Wednesday, 29 March 2017
Three or four times?
Earlier this month, the Federal Reserve raised its short-term interest rate for the second time in almost a decade. The move was widely anticipated by investors, which reached to the conclusion due to several factors, including upbeat labor market conditions, inflation data and a recent change in Fed Chair Janet Yellen’s rhetoric.
That’s right. The Fed Chief has modified her approach to monetary policy normalization over the last few months, a sudden hawkish change that investors just couldn’t let pass. However, the latest FOMC statement and remarks from Yellen were seen as less hawkish than expected.
Once again, investors have started to wonder whether the Federal Reserve will move forward with other benchmark rates increases this year or rather wait for further economic reports as the Trump administration continues to settle in (together with its political agenda)
“If things really take off, if we get continued strong growth and if underlying inflation really picks up, we could get four [rate increases] this year,” said Chicago Fed President Charles Evans in an interview with Bloomberg TV on Monday.
Evans also explained that there is no strong case so far to consider four rate hikes. Inflation and other indicators would have to (of course) back such decision.
"If I thought that I was inclined to four rate hikes for 2017 I would presumably be seeing a much stronger lift in inflation, I think it would be accompanied by a meaningful increase in long term inflation expectations."

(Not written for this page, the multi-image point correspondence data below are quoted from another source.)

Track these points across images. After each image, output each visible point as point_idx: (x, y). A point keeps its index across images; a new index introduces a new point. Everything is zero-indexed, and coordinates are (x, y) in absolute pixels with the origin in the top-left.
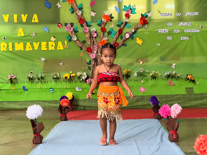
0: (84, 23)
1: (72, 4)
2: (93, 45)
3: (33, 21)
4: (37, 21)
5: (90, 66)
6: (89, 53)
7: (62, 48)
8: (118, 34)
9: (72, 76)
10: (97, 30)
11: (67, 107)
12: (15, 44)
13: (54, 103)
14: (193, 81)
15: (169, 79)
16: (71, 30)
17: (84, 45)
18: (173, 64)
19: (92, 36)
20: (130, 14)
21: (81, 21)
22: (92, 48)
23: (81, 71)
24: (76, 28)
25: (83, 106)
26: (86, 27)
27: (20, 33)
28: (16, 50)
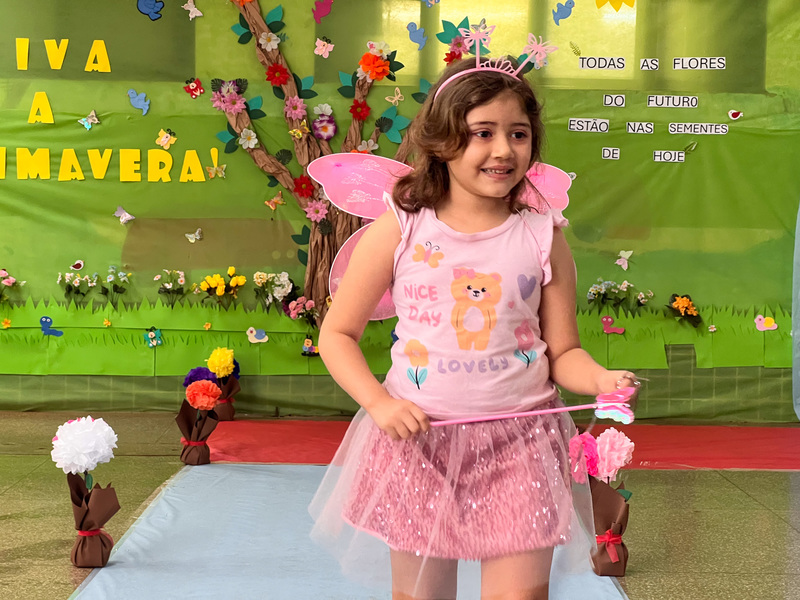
0: (285, 83)
1: (242, 8)
3: (89, 67)
4: (104, 66)
5: (303, 247)
6: (302, 200)
7: (198, 176)
9: (232, 283)
10: (336, 113)
11: (211, 414)
12: (15, 155)
13: (161, 388)
14: (695, 321)
15: (605, 308)
16: (236, 107)
17: (283, 168)
18: (623, 253)
19: (316, 132)
21: (277, 75)
23: (266, 268)
24: (254, 99)
25: (271, 402)
26: (296, 97)
27: (38, 113)
28: (21, 175)
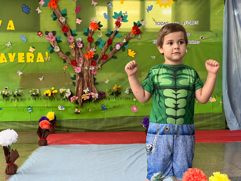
0: (67, 32)
1: (54, 10)
2: (79, 57)
3: (8, 28)
4: (13, 28)
5: (74, 81)
6: (74, 67)
7: (42, 60)
8: (107, 45)
9: (53, 92)
10: (83, 40)
11: (47, 130)
13: (32, 124)
16: (53, 39)
17: (68, 57)
19: (77, 46)
20: (121, 23)
21: (65, 29)
22: (77, 61)
23: (64, 88)
24: (58, 37)
25: (66, 128)
26: (71, 36)
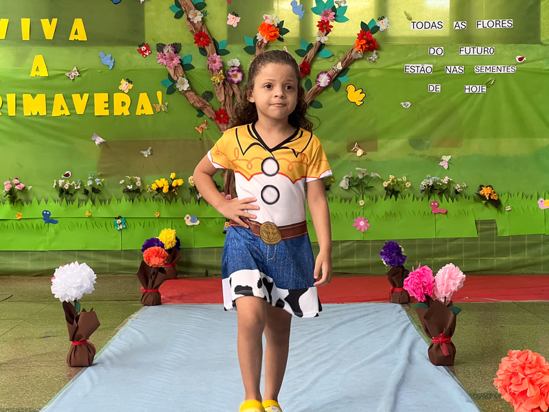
0: (207, 45)
3: (72, 37)
4: (82, 36)
6: (221, 126)
7: (149, 110)
9: (174, 184)
10: (243, 63)
11: (161, 270)
12: (22, 99)
13: (126, 258)
14: (497, 204)
15: (432, 197)
16: (174, 62)
17: (208, 103)
18: (444, 158)
19: (229, 78)
20: (331, 23)
21: (202, 39)
22: (229, 112)
24: (186, 57)
25: (203, 266)
26: (215, 54)
27: (37, 69)
28: (27, 113)
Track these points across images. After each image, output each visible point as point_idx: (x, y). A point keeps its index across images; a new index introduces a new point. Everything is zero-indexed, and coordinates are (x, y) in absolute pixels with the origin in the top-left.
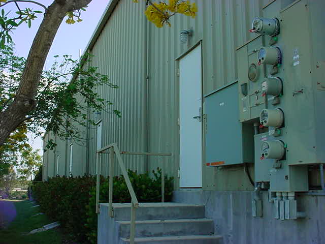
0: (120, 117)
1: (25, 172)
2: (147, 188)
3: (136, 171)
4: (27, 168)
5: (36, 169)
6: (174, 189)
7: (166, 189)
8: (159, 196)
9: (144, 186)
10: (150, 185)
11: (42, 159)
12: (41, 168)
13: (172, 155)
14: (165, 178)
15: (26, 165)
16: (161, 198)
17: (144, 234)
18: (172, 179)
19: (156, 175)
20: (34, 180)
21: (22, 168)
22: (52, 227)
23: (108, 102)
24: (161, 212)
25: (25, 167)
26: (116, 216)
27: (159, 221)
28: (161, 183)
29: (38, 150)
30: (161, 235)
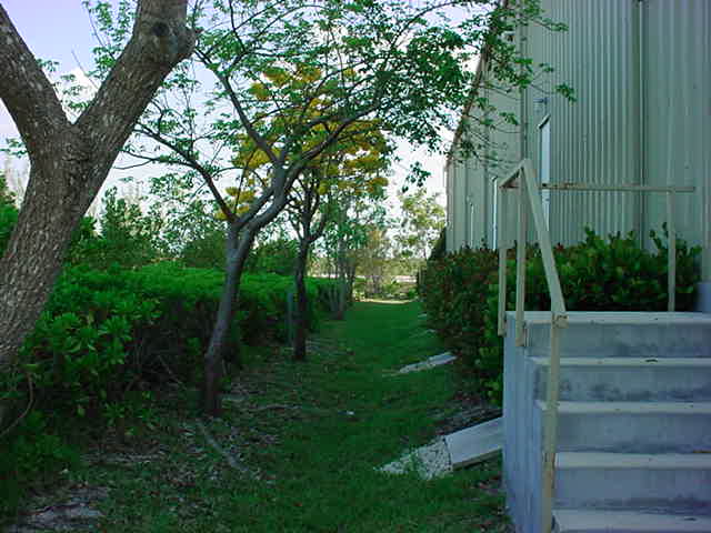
0: (573, 100)
1: (412, 241)
2: (630, 274)
3: (619, 233)
4: (415, 234)
5: (435, 235)
6: (703, 277)
7: (681, 277)
8: (662, 296)
9: (620, 270)
10: (637, 266)
11: (446, 213)
12: (443, 233)
13: (699, 189)
14: (678, 250)
15: (413, 227)
16: (666, 299)
17: (599, 393)
18: (696, 251)
19: (658, 242)
20: (430, 259)
21: (404, 234)
22: (445, 362)
23: (542, 65)
24: (652, 339)
25: (411, 232)
26: (531, 345)
27: (641, 361)
28: (666, 262)
29: (437, 194)
30: (645, 396)
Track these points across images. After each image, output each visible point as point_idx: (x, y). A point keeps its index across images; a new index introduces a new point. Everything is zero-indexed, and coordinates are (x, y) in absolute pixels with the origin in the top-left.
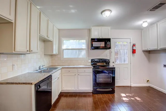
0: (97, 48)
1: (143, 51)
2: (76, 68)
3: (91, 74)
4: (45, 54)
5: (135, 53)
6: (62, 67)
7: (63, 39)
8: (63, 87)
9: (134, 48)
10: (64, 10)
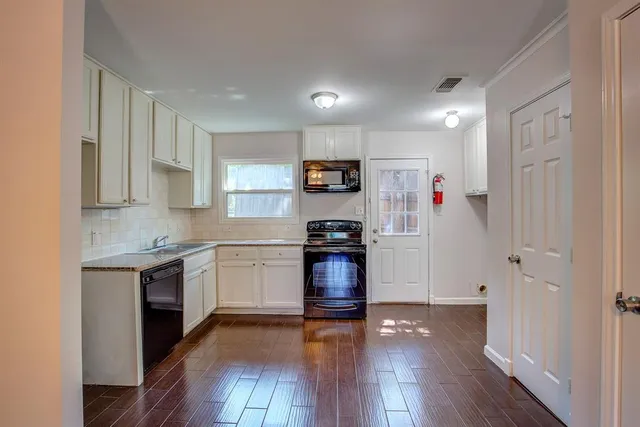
0: (322, 189)
1: (467, 196)
2: (258, 245)
3: (300, 264)
4: (171, 207)
5: (441, 202)
6: (215, 243)
7: (224, 162)
8: (220, 299)
9: (438, 188)
10: (215, 96)
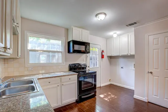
1: (107, 56)
5: (104, 58)
9: (103, 54)
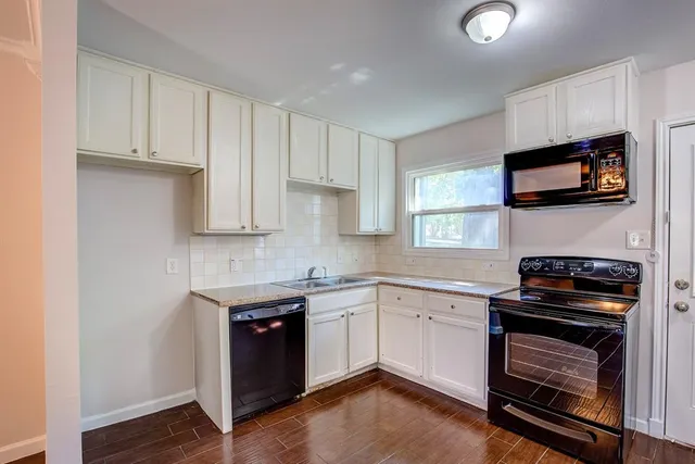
2: (423, 289)
4: (343, 233)
7: (409, 175)
8: (381, 353)
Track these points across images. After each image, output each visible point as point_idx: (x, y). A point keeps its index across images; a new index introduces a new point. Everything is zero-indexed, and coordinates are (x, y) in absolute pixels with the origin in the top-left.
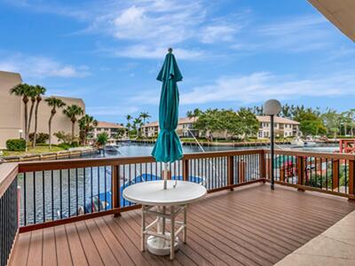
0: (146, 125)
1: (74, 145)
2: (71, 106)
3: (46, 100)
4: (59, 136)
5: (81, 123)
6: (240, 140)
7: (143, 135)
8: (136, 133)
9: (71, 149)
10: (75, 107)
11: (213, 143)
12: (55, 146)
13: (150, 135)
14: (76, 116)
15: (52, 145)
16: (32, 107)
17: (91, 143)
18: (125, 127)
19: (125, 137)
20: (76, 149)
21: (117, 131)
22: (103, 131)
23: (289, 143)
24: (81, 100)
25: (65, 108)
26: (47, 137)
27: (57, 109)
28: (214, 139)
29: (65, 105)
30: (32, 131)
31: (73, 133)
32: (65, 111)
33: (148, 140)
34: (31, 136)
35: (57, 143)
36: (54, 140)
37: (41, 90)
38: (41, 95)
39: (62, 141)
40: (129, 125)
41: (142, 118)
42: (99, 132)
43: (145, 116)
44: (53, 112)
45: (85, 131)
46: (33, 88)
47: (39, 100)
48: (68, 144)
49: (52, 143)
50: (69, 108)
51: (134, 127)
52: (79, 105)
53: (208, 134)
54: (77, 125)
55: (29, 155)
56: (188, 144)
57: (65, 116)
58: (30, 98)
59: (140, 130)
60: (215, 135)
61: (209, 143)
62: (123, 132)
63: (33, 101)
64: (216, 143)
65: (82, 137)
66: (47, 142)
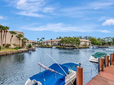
0: (44, 41)
1: (20, 48)
2: (19, 34)
3: (10, 32)
4: (14, 45)
5: (23, 40)
6: (74, 46)
7: (43, 45)
8: (40, 44)
9: (19, 50)
10: (20, 35)
11: (66, 47)
12: (13, 48)
13: (45, 45)
14: (21, 38)
15: (12, 48)
16: (4, 34)
17: (26, 47)
18: (37, 42)
19: (37, 45)
20: (21, 49)
21: (34, 43)
22: (29, 43)
23: (89, 48)
24: (22, 32)
25: (17, 35)
26: (10, 45)
27: (13, 35)
28: (66, 46)
29: (17, 34)
30: (4, 43)
31: (19, 44)
32: (16, 36)
33: (44, 46)
34: (4, 45)
35: (14, 47)
36: (12, 46)
37: (8, 28)
38: (8, 30)
39: (15, 47)
40: (38, 41)
41: (43, 39)
42: (28, 44)
43: (43, 38)
44: (12, 36)
45: (24, 43)
46: (4, 27)
47: (7, 32)
48: (17, 48)
49: (11, 47)
50: (18, 35)
51: (40, 42)
52: (22, 34)
53: (64, 45)
54: (21, 41)
55: (2, 52)
56: (58, 48)
57: (17, 38)
58: (3, 31)
59: (42, 43)
60: (67, 45)
61: (64, 47)
62: (36, 44)
63: (5, 32)
64: (67, 47)
65: (23, 45)
66: (10, 47)
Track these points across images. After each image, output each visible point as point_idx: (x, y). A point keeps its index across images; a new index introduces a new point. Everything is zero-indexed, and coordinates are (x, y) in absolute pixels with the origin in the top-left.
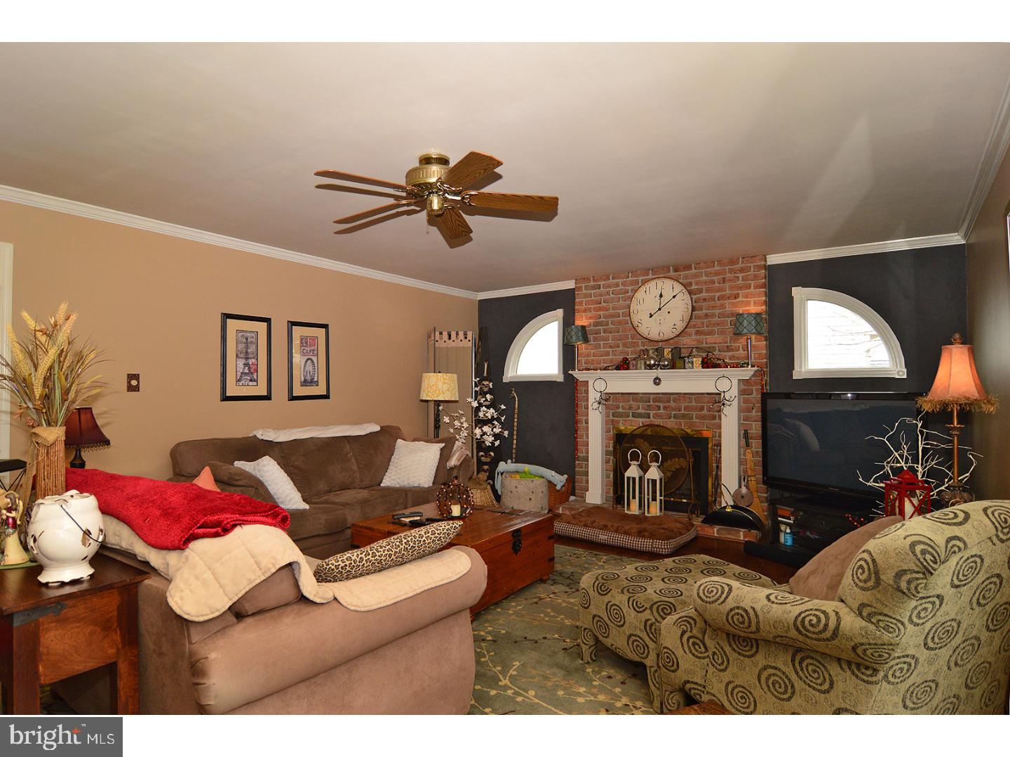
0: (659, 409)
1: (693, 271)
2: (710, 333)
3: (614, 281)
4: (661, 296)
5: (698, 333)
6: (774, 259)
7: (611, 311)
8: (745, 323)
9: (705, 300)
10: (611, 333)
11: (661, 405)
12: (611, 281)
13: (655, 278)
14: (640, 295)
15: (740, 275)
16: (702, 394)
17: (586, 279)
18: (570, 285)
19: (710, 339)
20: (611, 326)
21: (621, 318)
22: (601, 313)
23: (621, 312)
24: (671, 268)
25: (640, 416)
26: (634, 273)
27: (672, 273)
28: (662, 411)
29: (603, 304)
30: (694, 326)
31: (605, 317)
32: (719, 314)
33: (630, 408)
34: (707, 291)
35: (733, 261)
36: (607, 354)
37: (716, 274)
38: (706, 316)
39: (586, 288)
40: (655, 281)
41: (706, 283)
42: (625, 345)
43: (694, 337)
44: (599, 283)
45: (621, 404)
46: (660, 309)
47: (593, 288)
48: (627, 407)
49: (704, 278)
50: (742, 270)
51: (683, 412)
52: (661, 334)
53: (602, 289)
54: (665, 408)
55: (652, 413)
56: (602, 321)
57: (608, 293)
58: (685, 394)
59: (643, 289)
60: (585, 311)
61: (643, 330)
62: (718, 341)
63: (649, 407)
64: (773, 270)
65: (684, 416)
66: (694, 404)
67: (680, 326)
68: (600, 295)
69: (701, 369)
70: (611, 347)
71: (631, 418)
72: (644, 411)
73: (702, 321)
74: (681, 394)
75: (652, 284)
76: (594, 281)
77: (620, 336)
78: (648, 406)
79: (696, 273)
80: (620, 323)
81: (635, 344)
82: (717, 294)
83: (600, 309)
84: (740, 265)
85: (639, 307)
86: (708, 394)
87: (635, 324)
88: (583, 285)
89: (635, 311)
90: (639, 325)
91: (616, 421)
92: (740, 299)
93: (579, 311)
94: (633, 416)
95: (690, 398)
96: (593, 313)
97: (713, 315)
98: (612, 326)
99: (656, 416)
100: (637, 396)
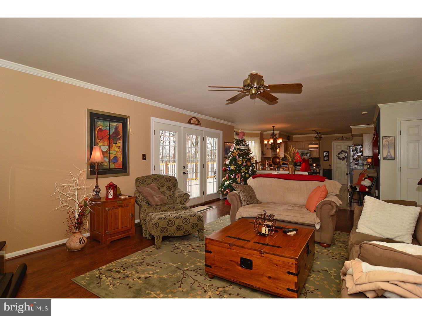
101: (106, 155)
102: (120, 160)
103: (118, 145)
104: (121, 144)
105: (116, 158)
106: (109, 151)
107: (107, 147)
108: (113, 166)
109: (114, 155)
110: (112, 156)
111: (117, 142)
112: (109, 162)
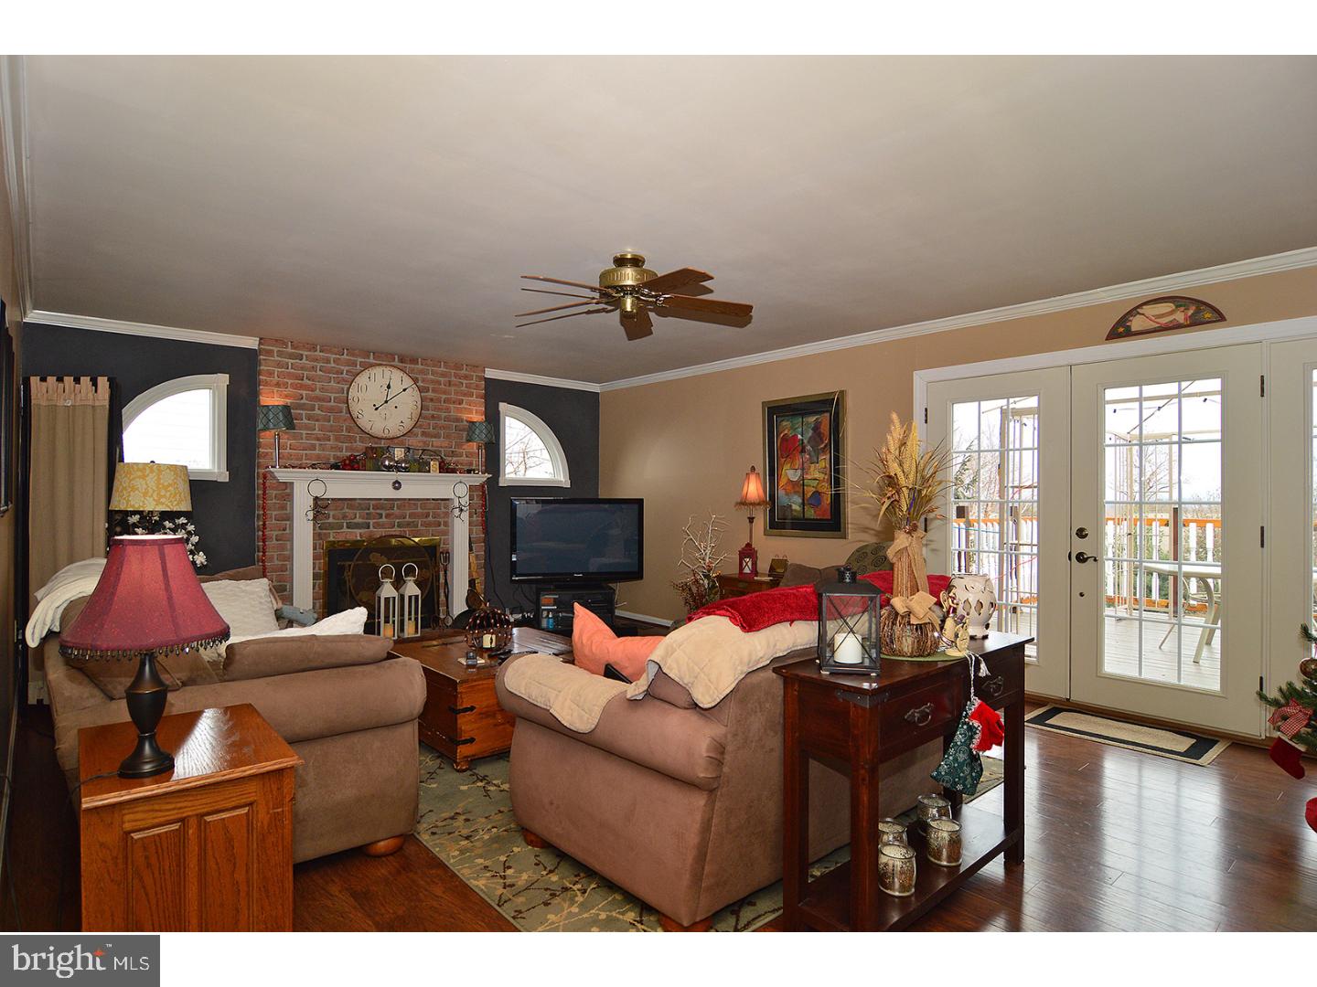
0: (381, 517)
1: (420, 366)
2: (437, 436)
3: (321, 354)
4: (389, 387)
5: (424, 434)
6: (491, 373)
7: (317, 392)
8: (477, 432)
9: (432, 400)
10: (317, 420)
11: (384, 513)
12: (318, 353)
13: (381, 365)
14: (362, 379)
15: (465, 382)
16: (428, 499)
17: (280, 342)
18: (250, 343)
19: (436, 442)
20: (317, 412)
21: (332, 403)
22: (304, 393)
23: (333, 396)
24: (396, 357)
25: (357, 526)
26: (351, 352)
27: (396, 363)
28: (384, 519)
29: (306, 381)
30: (421, 427)
31: (311, 399)
32: (445, 417)
33: (344, 517)
34: (434, 391)
35: (458, 367)
36: (313, 447)
37: (443, 375)
38: (433, 416)
39: (280, 354)
40: (381, 369)
41: (432, 381)
42: (337, 439)
43: (420, 438)
44: (301, 352)
45: (331, 513)
46: (386, 402)
47: (291, 356)
48: (341, 516)
49: (430, 377)
50: (466, 377)
51: (407, 519)
52: (386, 431)
53: (304, 361)
54: (388, 516)
55: (371, 522)
56: (304, 404)
57: (313, 368)
58: (409, 499)
59: (365, 374)
60: (278, 385)
61: (363, 423)
62: (443, 445)
63: (369, 516)
64: (490, 383)
65: (408, 524)
66: (419, 510)
67: (408, 424)
68: (302, 369)
69: (437, 473)
70: (318, 439)
71: (345, 529)
72: (361, 520)
73: (428, 421)
74: (405, 499)
75: (378, 371)
76: (293, 347)
77: (332, 426)
78: (367, 514)
79: (423, 369)
80: (331, 410)
81: (351, 439)
82: (444, 396)
83: (302, 387)
84: (464, 372)
85: (360, 395)
86: (433, 499)
87: (355, 414)
88: (276, 349)
89: (356, 400)
90: (360, 416)
91: (325, 534)
92: (464, 405)
93: (267, 384)
94: (348, 527)
95: (414, 504)
96: (290, 390)
97: (439, 418)
98: (320, 412)
99: (377, 525)
100: (353, 502)
101: (797, 489)
102: (827, 500)
103: (822, 464)
104: (828, 461)
105: (817, 494)
106: (803, 480)
107: (799, 472)
108: (811, 513)
109: (814, 490)
110: (809, 492)
111: (818, 458)
112: (803, 504)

And that’s the big question, not if there will be more rate hikes this year, but how many of them. Before the March meeting, investors were only weighing in two rate hikes for this year, one in June and another one in December. The March hike was a game changer.
Conservative analysts believe three rate hikes is the way to go, with March, June and December as tentative dates. An increasing number of traders, and not only traders, think there could be more than three rate moves later this year, especially due to speculation on Trump policies.
US stock markets have been growing consistently since November elections based on expectations that a Trump government will promote solid economic growth by rising fiscal spending, lowering business taxes and deregulating key industries.
In order to answer our main question, we may have to keep our eyes wide open and carefully follow key Fed indicators, such as employment data and CPI reports.